→ CHALLENGE: Report how many lines in the records below contain the string "watch", with case counting. Give only the number.

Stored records
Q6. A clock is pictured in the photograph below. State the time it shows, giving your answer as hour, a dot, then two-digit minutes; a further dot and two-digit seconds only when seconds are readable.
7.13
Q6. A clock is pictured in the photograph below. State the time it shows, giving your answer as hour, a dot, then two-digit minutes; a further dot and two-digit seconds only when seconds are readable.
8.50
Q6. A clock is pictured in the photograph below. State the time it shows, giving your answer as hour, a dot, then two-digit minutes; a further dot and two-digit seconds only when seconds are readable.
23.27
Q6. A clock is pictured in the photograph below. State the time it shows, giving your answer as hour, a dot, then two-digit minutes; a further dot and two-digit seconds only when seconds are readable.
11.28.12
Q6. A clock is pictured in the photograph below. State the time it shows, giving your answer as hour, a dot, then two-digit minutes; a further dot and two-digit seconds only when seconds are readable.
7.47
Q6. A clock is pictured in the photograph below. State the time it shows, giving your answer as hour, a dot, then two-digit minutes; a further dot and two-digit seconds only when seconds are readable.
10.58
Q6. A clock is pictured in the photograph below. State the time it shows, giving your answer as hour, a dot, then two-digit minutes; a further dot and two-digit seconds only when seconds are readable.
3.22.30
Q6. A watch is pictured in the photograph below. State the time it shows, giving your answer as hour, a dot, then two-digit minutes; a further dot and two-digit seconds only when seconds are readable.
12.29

---

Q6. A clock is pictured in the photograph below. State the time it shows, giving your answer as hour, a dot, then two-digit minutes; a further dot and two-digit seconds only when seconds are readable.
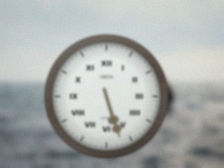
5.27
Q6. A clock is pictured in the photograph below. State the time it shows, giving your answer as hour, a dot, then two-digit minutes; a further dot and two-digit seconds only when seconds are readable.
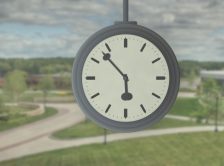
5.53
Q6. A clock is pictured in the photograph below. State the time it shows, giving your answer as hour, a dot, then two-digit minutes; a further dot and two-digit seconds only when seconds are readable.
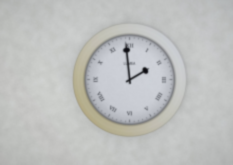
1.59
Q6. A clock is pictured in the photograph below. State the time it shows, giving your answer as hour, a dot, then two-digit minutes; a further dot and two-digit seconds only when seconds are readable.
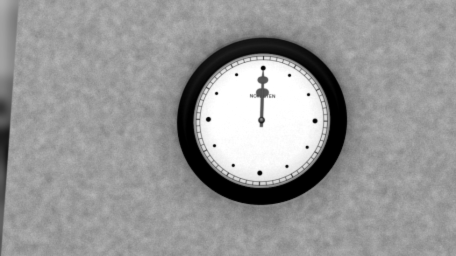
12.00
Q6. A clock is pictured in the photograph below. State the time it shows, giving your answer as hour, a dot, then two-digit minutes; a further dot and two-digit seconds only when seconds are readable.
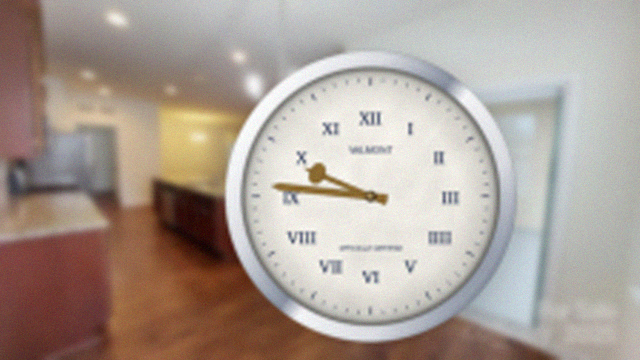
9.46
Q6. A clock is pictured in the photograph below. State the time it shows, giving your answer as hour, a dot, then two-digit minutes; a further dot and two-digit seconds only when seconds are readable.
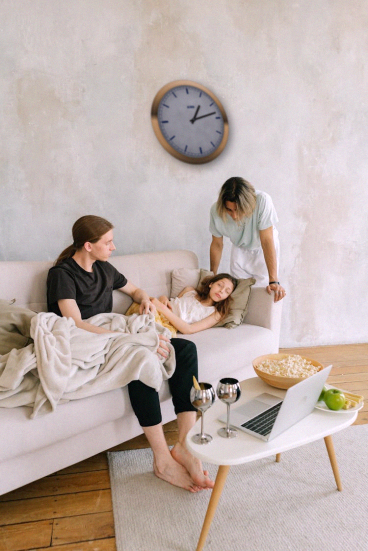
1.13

→ WRITTEN SOLUTION: 1